Jakarta (ANTARA) - Gelandang PSIM Yogyakarta Donny Warmerdam mengaku senang akhirnya kembali bermain saat timnya bermain imbang 3-3 melawan Bali United pada pekan ke-22 BRI Super League 2025/2026 di Stadion Sultan Agung Bantul, Senin, setelah sebelumnya ia menepi lama karena cedera.
Di pertandingan itu, Donny masuk sebagai pemain pengganti pada menit ke-75 saat memainkan pertandingan pertamanya untuk PSIM. Itu juga menjadi pertandingan pertama pemain asal Belanda itu di lapangan hijau setelah pertandingan terakhirnya pada Mei tahun lalu bersama mantan timnya, De Graafshap.
“Sangat senang, tentu saja, setelah cedera enam bulan. Saya sangat senang bahwa saya kembali ke lapangan sekarang,” kata Donny, dikutip dari laman resmi PSIM, Kamis.
Ia mengaku, kerja keras selama masa pemulihan menjadi motivasi utamanya untuk segera merumput. Ia mengakui bahwa hasrat untuk bermain sepak bola membuatnya tetap semangat menjalani sesi pemulihan yang dirasa cukup menjemukan.
“Setelah semua penantian dan semua sesi pemulihan, saya adalah seorang pesepak bola jadi saya ingin bermain. Jadi itu adalah perasaan yang sangat menyenangkan saat saya menginjakkan kaki di lapangan untuk pertama kalinya,” tutur pemain berusia 24 tahun itu.
Dalam kesempatan yang sama, Donny mengaku adaptasinya di lapangan berjalan cukup lancar, meski dirinya baru saja kembali dari cedera serius.
“Tidak ada kesulitan yang berarti. Tentu saja saya harus membiasakan diri lagi dengan ritme pertandingan. Tapi untuk pertama kalinya, itu adalah hal yang baik bahwa saya bisa berada di lapangan lagi,” jelas dia.

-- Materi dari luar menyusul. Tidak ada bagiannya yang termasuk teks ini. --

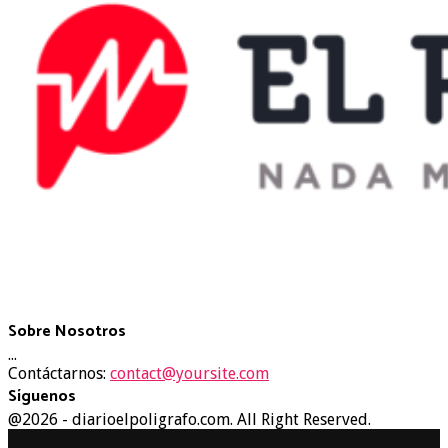
Sobre Nosotros
...
Contáctarnos:
contact@yoursite.com
Síguenos
Facebook
Twitter
Instagram
Youtube
@2026 - diarioelpoligrafo.com. All Right Reserved.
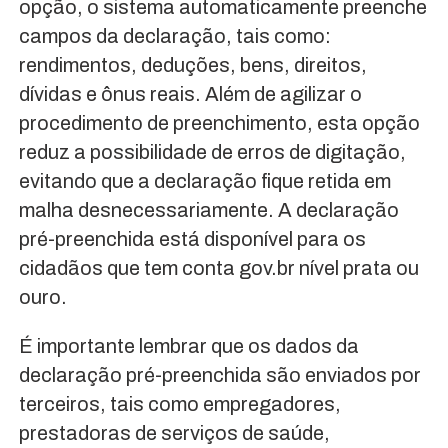
opção, o sistema automaticamente preenche
campos da declaração, tais como:
rendimentos, deduções, bens, direitos,
dívidas e ônus reais. Além de agilizar o
procedimento de preenchimento, esta opção
reduz a possibilidade de erros de digitação,
evitando que a declaração fique retida em
malha desnecessariamente. A declaração
pré-preenchida está disponível para os
cidadãos que tem conta gov.br nível prata ou
ouro.
É importante lembrar que os dados da
declaração pré-preenchida são enviados por
terceiros, tais como empregadores,
prestadoras de serviços de saúde,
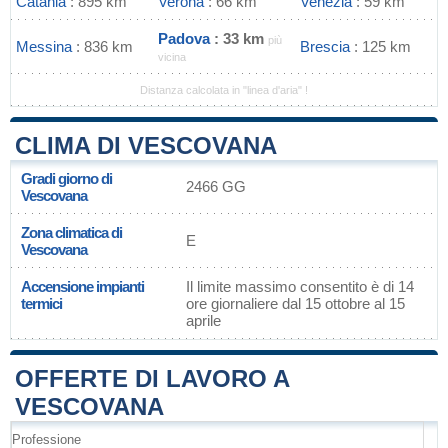
Catania
: 895 km
Verona
: 66 km
Venezia
: 59 km
Padova
: 33 km
più
Messina
: 836 km
Brescia
: 125 km
vicina
Distanza calcolata in "linea d'aria" !
CLIMA DI VESCOVANA
Gradi giorno di
2466 GG
Vescovana
Zona climatica di
E
Vescovana
Accensione impianti
Il limite massimo consentito è di 14
termici
ore giornaliere dal 15 ottobre al 15
aprile
OFFERTE DI LAVORO A
VESCOVANA
Professione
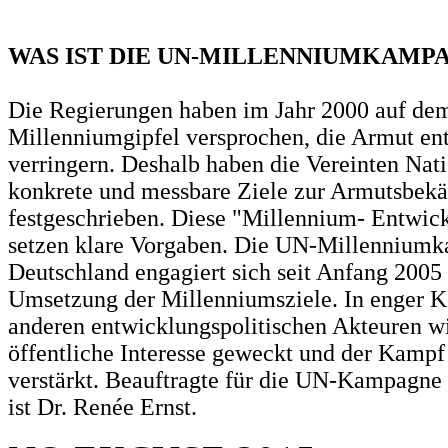
WAS IST DIE UN-MILLENNIUMKAMP
Die Regierungen haben im Jahr 2000 auf d
Millenniumgipfel versprochen, die Armut en
verringern. Deshalb haben die Vereinten Nat
konkrete und messbare Ziele zur Armutsbek
festgeschrieben. Diese "Millennium- Entwic
setzen klare Vorgaben. Die UN-Millennium
Deutschland engagiert sich seit Anfang 2005 
Umsetzung der Millenniumsziele. In enger K
anderen entwicklungspolitischen Akteuren w
öffentliche Interesse geweckt und der Kamp
verstärkt. Beauftragte für die UN-Kampagne
ist Dr. Renée Ernst.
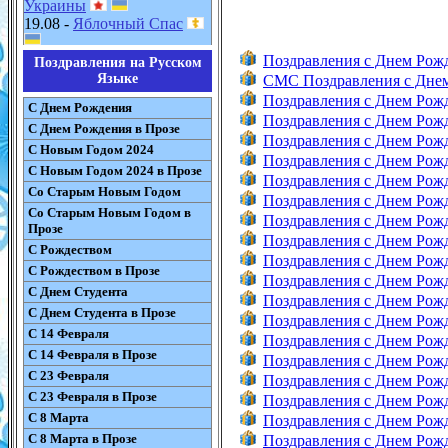
Украины
19.08 -
Яблочный Спас
Поздравления с Днем Рож
Поздравления на Русском
Языке
СМС Поздравления с Дне
Поздравления с Днем Рож
С Днем Рождения
Поздравления с Днем Ро
С Днем Рождения в Прозе
Поздравления с Днем Ро
С Новым Годом 2024
Поздравления с Днем Ро
С Новым Годом 2024 в Прозе
Поздравления с Днем Ро
Со Старым Новым Годом
Поздравления с Днем Рож
Со Старым Новым Годом в
Поздравления с Днем Рож
Прозе
Поздравления с Днем Рож
С Рождеством
Поздравления с Днем Рож
С Рождеством в Прозе
Поздравления с Днем Ро
С Днем Студента
Поздравления с Днем Рож
С Днем Студента в Прозе
Поздравления с Днем Рож
С 14 Февраля
Поздравления с Днем Рож
С 14 Февраля в Прозе
Поздравления с Днем Рож
С 23 Февраля
Поздравления с Днем Рож
С 23 Февраля в Прозе
Поздравления с Днем Рож
С 8 Марта
Поздравления с Днем Рож
С 8 Марта в Прозе
Поздравления с Днем Рож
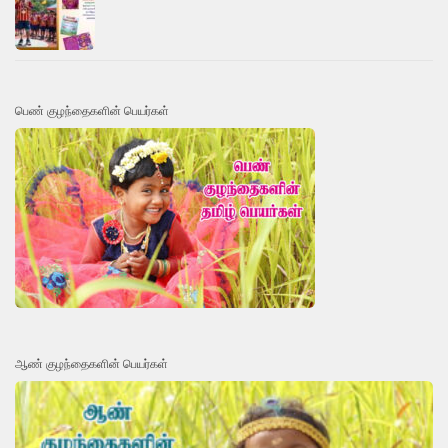
பெண் குழந்தைகளின் பெயர்கள்
ஆண் குழந்தைகளின் பெயர்கள்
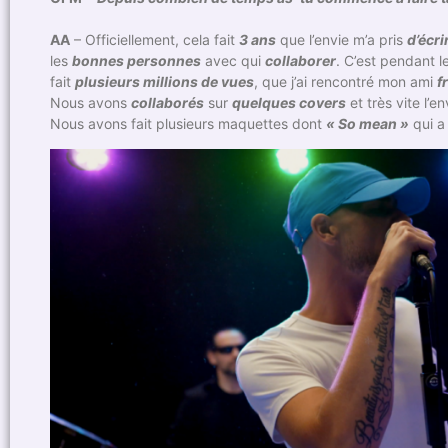
AA
– Officiellement, cela fait
3 ans
que l’envie m’a pris
d’écri
les
bonnes personnes
avec qui
collaborer
. C’est pendant l
fait
plusieurs millions de vues
, que j’ai rencontré mon ami
f
Nous avons
collaborés
sur
quelques covers
et très vite l’en
Nous avons fait plusieurs maquettes dont
« So mean »
qui a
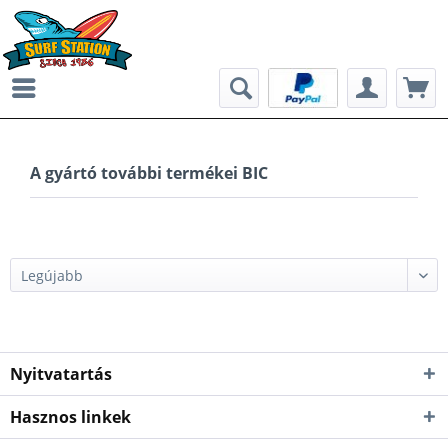
A gyártó további termékei BIC
Nyitvatartás
Hasznos linkek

Pesepak bola bernomor punggung 56 tersebut kini mengalihkan fokusnya pada sisa jadwal pertandingan PSIM musim ini. Ia berharap kondisi fisiknya dapat terus meningkat secara bertahap demi membantu performa tim.
“Tiga pertandingan berikutnya sebelum jeda, tentu saja saya hanya ingin bermain lebih banyak lagi. Kita lihat saja seberapa banyak saya bisa bermain di tiga pertandingan berikutnya,” kata Donny.
Jeda kompetisi selanjutnya akan dimanfaatkan Donny untuk mengembalikan level kebugarannya secara maksimal. Dirinya berambisi untuk selalu siap kapan pun pelatih memberikannya kepercayaan untuk turun bertanding.
“Setelah jeda, saya ingin fit 100 persen untuk bertanding. Lalu terserah pelatih apakah saya bermain atau tidak, tapi saya ingin mendapatkan lebih banyak menit bermain dan memenangkan pertandingan,” ucap dia.
Saat ini, PSIM yang sudah tak menang dalam lima laga terakhir berada di peringkat delapan klasemen sementara Super League dengan 33 poin. Pasukan pelatih Jean-Paul van Gastel itu mencoba meraih kemenangan pada laga berikutnya saat menjalani laga tandang melawan PSBS Biak, Jumat (27/2) pukul 20.30 WIB.